Jordan Bardella, the leader of the far-right National Rally ( RN), dismissed it as “idle talk” by” a man of spineless continuity”.
But the no-confidence activity, submitted by the hard-left LFI group, will however not get the RN’s support, group members have said.
” We don’t believe a no-confidence vote should be a tool to get a buzz”, RN assistant Jean-Philippe Tanguy said, with the RN’s vice-president, Sebastien Chenu, saying his party would determine the state” not by its terms, but by its activities”.
Tanguy cautioned, however, that the RN might still be in place after Bayrou’s budget for 2025, which is overdue as a result of Michel Barnier’s administration’s overthrow of its austerity plans. The new government’s budget announcement would be a “moment of truth”, Tanguy said.

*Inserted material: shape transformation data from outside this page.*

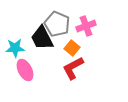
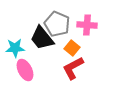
pink cross: moved 1 px right, 1 px up; rotated 24 degrees clockwise
black trapezoid: rotated 12 degrees counterclockwise
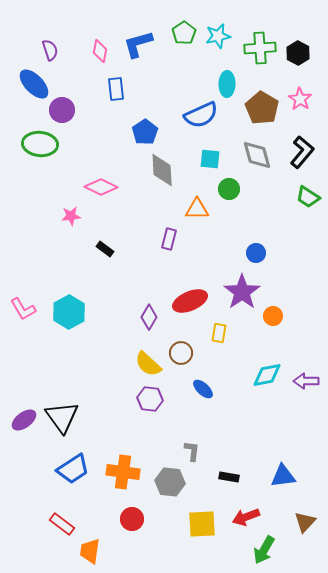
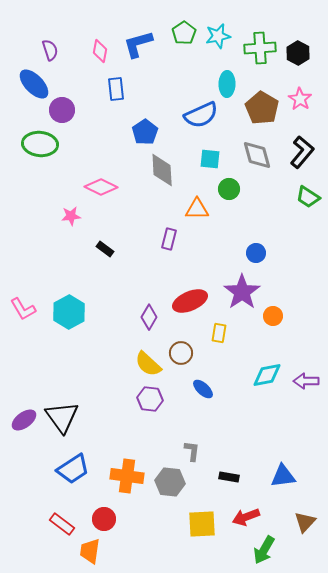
orange cross at (123, 472): moved 4 px right, 4 px down
red circle at (132, 519): moved 28 px left
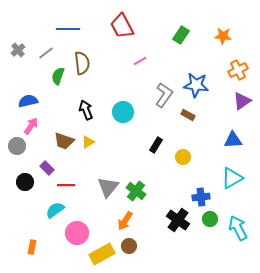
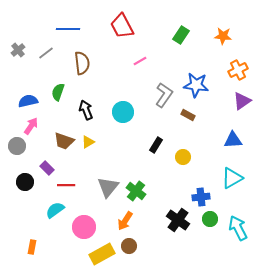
green semicircle: moved 16 px down
pink circle: moved 7 px right, 6 px up
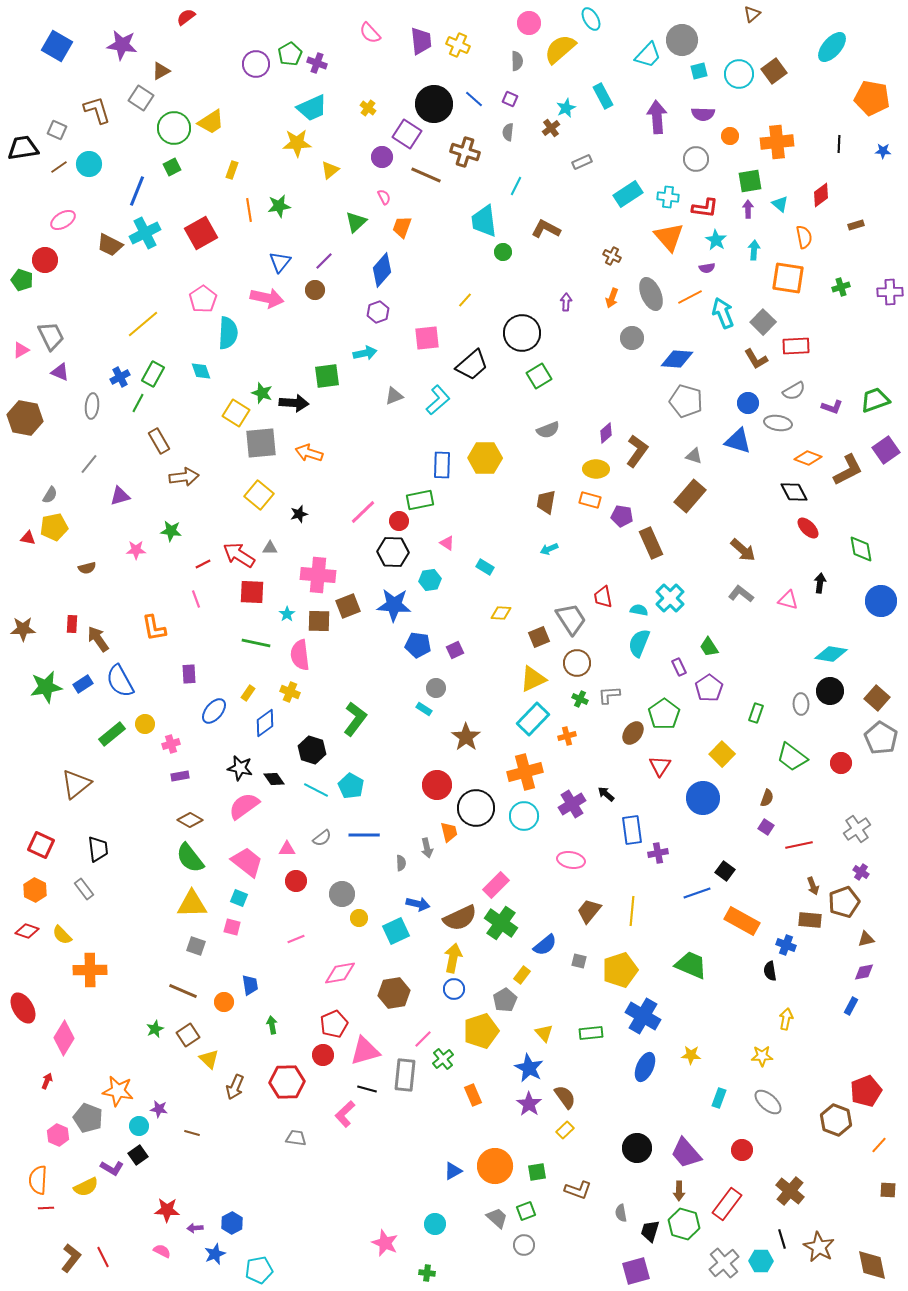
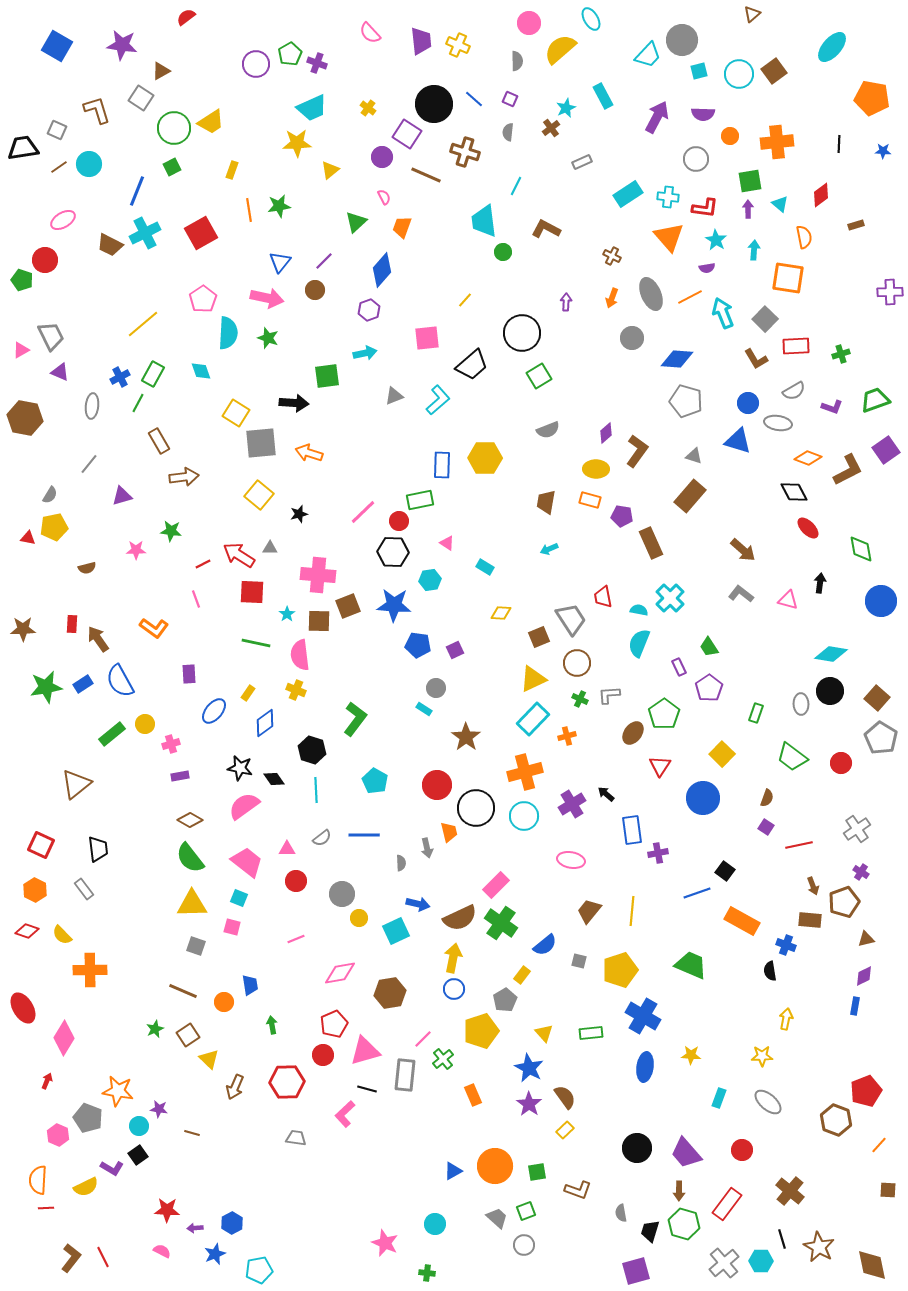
purple arrow at (657, 117): rotated 32 degrees clockwise
green cross at (841, 287): moved 67 px down
purple hexagon at (378, 312): moved 9 px left, 2 px up
gray square at (763, 322): moved 2 px right, 3 px up
green star at (262, 393): moved 6 px right, 55 px up
purple triangle at (120, 496): moved 2 px right
orange L-shape at (154, 628): rotated 44 degrees counterclockwise
yellow cross at (290, 692): moved 6 px right, 2 px up
cyan pentagon at (351, 786): moved 24 px right, 5 px up
cyan line at (316, 790): rotated 60 degrees clockwise
purple diamond at (864, 972): moved 4 px down; rotated 15 degrees counterclockwise
brown hexagon at (394, 993): moved 4 px left
blue rectangle at (851, 1006): moved 4 px right; rotated 18 degrees counterclockwise
blue ellipse at (645, 1067): rotated 16 degrees counterclockwise
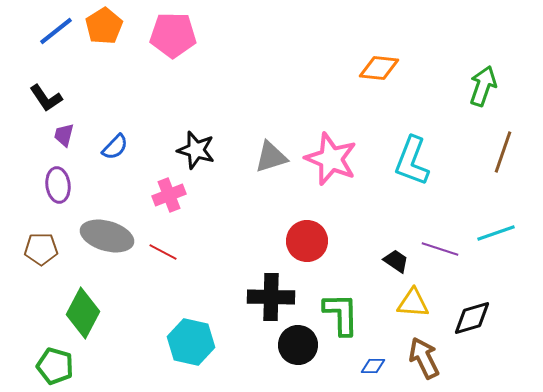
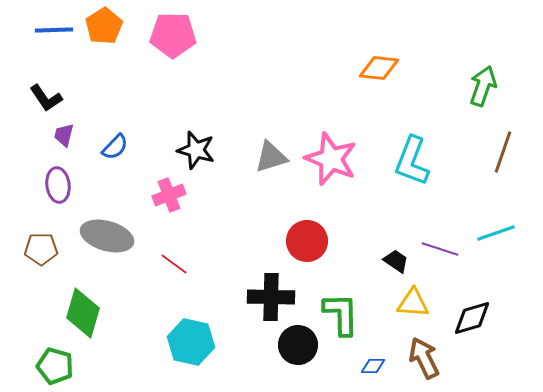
blue line: moved 2 px left, 1 px up; rotated 36 degrees clockwise
red line: moved 11 px right, 12 px down; rotated 8 degrees clockwise
green diamond: rotated 12 degrees counterclockwise
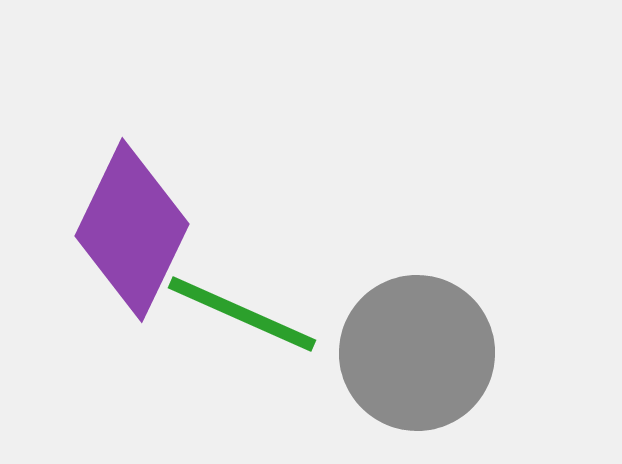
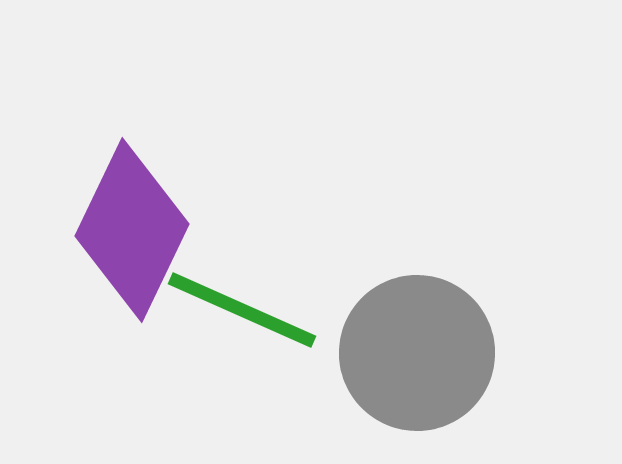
green line: moved 4 px up
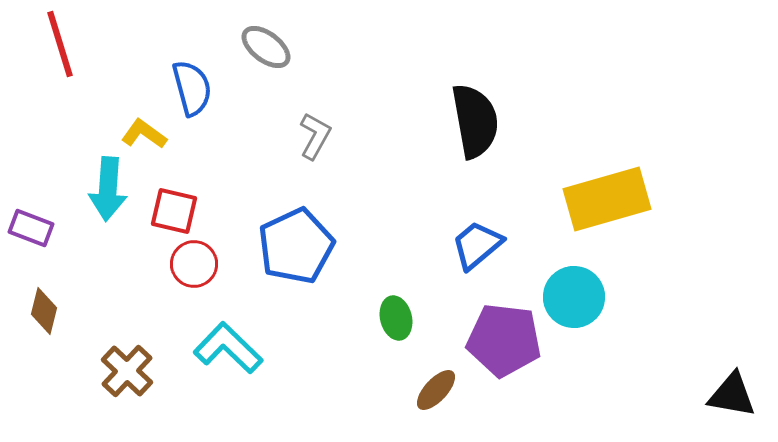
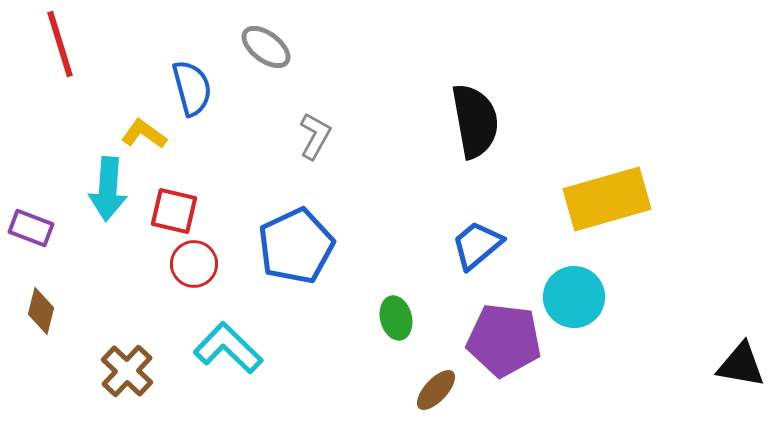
brown diamond: moved 3 px left
black triangle: moved 9 px right, 30 px up
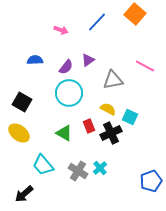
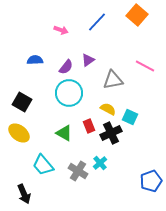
orange square: moved 2 px right, 1 px down
cyan cross: moved 5 px up
black arrow: rotated 72 degrees counterclockwise
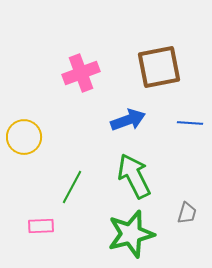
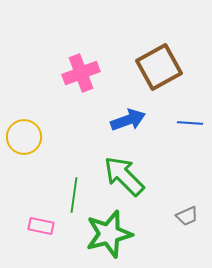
brown square: rotated 18 degrees counterclockwise
green arrow: moved 10 px left; rotated 18 degrees counterclockwise
green line: moved 2 px right, 8 px down; rotated 20 degrees counterclockwise
gray trapezoid: moved 3 px down; rotated 50 degrees clockwise
pink rectangle: rotated 15 degrees clockwise
green star: moved 22 px left
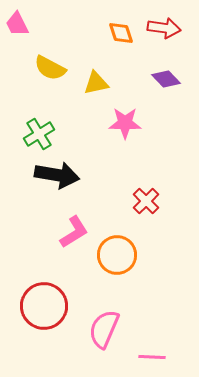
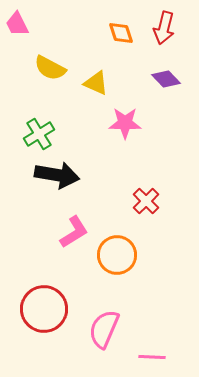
red arrow: rotated 96 degrees clockwise
yellow triangle: rotated 36 degrees clockwise
red circle: moved 3 px down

In the absence of far-right backing, the no-confidence motion cannot obtain the 288 votes necessary to topple Bayrou even if the moderate-left Socialists join the LFI’s initiative, which was still uncertain hours before the vote.
The motion is to be debated from 3: 00 PM ( 1400 GMT ) with a vote expected by early evening.
When President Emmanuel Macron called an election last year to break political impasse, the vote resulted in a hopelessly divided lower chamber.
Macron has acknowledged his decision to dissolve the National Assembly had led to “divisions” and “instability”.
New legislative elections cannot be called until July, according to constitutional laws.